]Mark Dickinson <dickinsm@gmail.com>]
Division may still be problematic.
Heh. I'm half convinced that heavy duty bigint packages are so often written in assembler because their authors are driven insane by trying to trick C compilers into generating "the obvious" machine instructions needed. An alternative to HW division is to multiply by a scaled integer reciprocal instead, but it's very delicate to get all cases right. GMP heavyweights Niels Moller and Torbjorn Granlund wrote up the most efficient I've seen of this ilk in their paper "Improved division by invariant integers". It requires a single x single -> double multiply, and another but only the low bits from that one, to get the right quotient and remainder. Ironically, it would run faster if CPython used all 32 bits of its internal digits - some operations in their algorithm are expected to overflow at times (including + and -!), andi it's crucial that they be done modulo the base in use. That happens "by magic" if the base matches the unsigned type's width. They only need a single-width scaled reciprocal, which can be computed with a HW double / single -> single divide if available, or via excruciating division-free scaled integer Newton refinement. Of course the cost of computing the reciprocal once pays off each time the same denominator is used. Curiously, """ It is curious that on these processors, the combination of our reciprocal algorithm (Alg. 2) and division algorithm (Alg. 4) is significantly faster than the built in assembler instruction for 2/1 division. """ HW division may have gotten faster since then, though.
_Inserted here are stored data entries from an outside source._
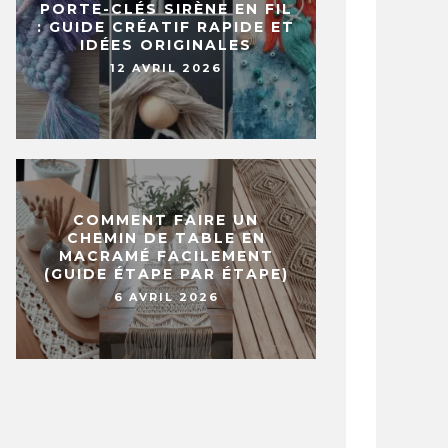
PORTE-CLÉS SIRÈNE EN FIL
: GUIDE CRÉATIF RAPIDE ET
IDÉES ORIGINALES
12 AVRIL 2026
CI 37 FAÇONS ASTUCIEUSES
LES FANS
UR RANGER VOS CHAUSSURES !
DÉSORMAI
SUR LEUR 
ÉVRIER 2016
7 DÉCEMBRE 
COMMENT FAIRE UN
CHEMIN DE TABLE EN
MACRAMÉ FACILEMENT
(GUIDE ÉTAPE PAR ÉTAPE)
6 AVRIL 2026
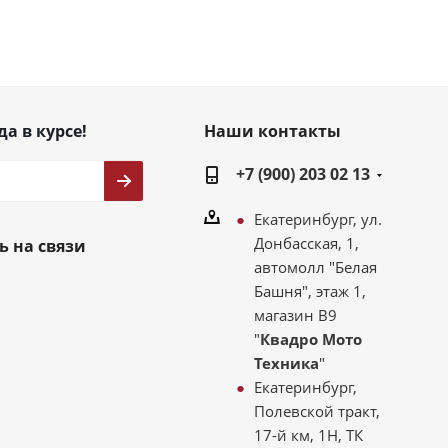
да в курсе!
Наши контакты
+7 (900) 203 02 13
Екатеринбург, ул.
Донбасская, 1,
ь на связи
автомолл "Белая
Башня", этаж 1,
магазин В9
"
Квадро Мото
Техника
"
Екатеринбург,
Полевской тракт,
17-й км, 1Н, ТК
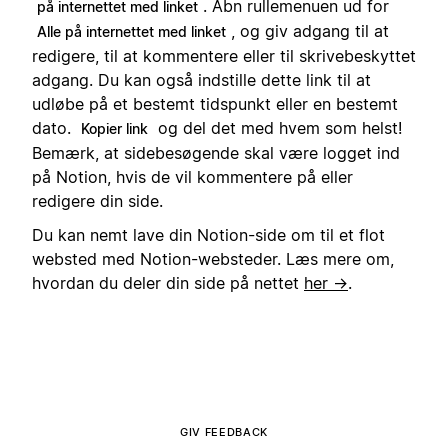
. Åbn rullemenuen ud for
på internettet med linket
, og giv adgang til at
Alle på internettet med linket
redigere, til at kommentere eller til skrivebeskyttet
adgang. Du kan også indstille dette link til at
udløbe på et bestemt tidspunkt eller en bestemt
dato.
og del det med hvem som helst!
Kopier link
Bemærk, at sidebesøgende skal være logget ind
på Notion, hvis de vil kommentere på eller
redigere din side.
Du kan nemt lave din Notion-side om til et flot
websted med Notion-websteder. Læs mere om,
hvordan du deler din side på nettet
her →
.
GIV FEEDBACK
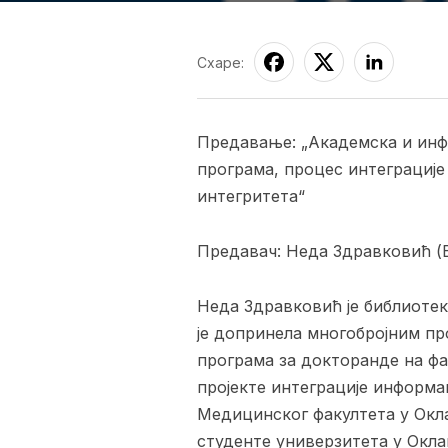
Схаре:
Предавање: „Академска и инф
програма, процес интеграције
интегритета“
Предавач: Неда Здравковић 
Неда Здравковић је библиоте
је допринела многобројним пр
програма за докторанде на фа
пројекте интеграције информа
Медицинског факултета у Окла
студенте универзитета у Окла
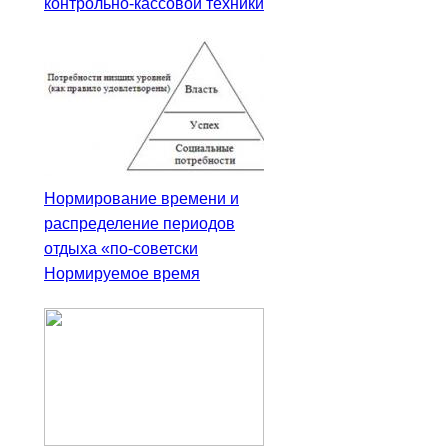
контрольно-кассовой техники
Нормирование времени и
распределение периодов
отдыха «по-советски
Нормируемое время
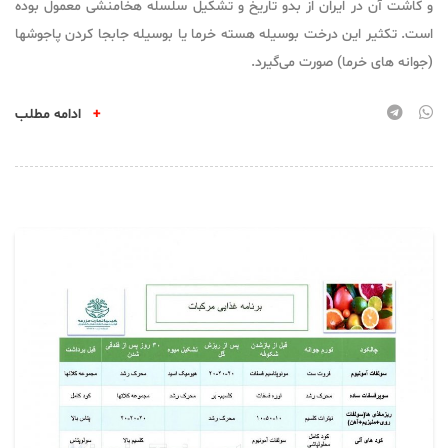
و کاشت آن در ایران از بدو تاریخ و تشکیل سلسله هخامنشی معمول بوده
است. تکثیر این درخت بوسیله هسته خرما یا بوسیله جابجا کردن پاجوشها
(جوانه های خرما) صورت می‌گیرد.
+
ادامه مطلب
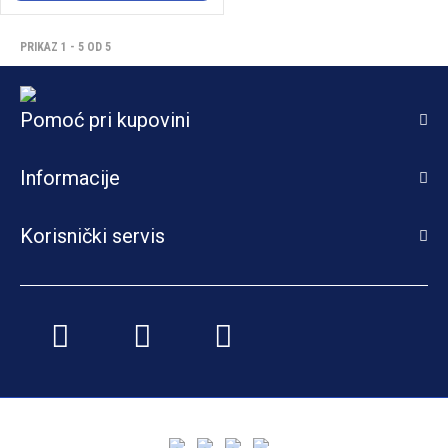
PRIKAZ 1 - 5 OD 5
Pomoć pri kupovini
Informacije
Korisnički servis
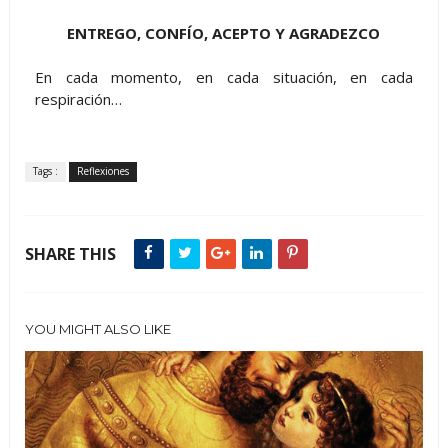
ENTREGO, CONFÍO, ACEPTO Y AGRADEZCO
En cada momento, en cada situación, en cada
respiración…
Tags :
Reflexiones
SHARE THIS
YOU MIGHT ALSO LIKE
On that note: Python divisions are somewhat crippled even on x64. Assuming 30-bit digits, the basic building block that's needed for multi-precision division is a 64-bit-by-32-bit unsigned integer division, emitting a 32-bit quotient (and ideally also a 32-bit remainder).
Which is an instance of what they mean by "2/1 division" above.
... IOW, forcing use of DIVL instead of DIVQ, in combination with getting the remainder directly from the DIV instruction instead of computing it separately, gives a 41% speedup in this particular worst case. I'd expect the effect to be even more marked on x86, but haven't yet done those timings.
... I don't know whether we really want to open the door to using inline assembly for performance reasons in longobject.c, but it's interesting to see the effect.
Indeed it is! But changing the problem to use multiplication instead may be both faster and more portable, albeit at the cost of subtler code.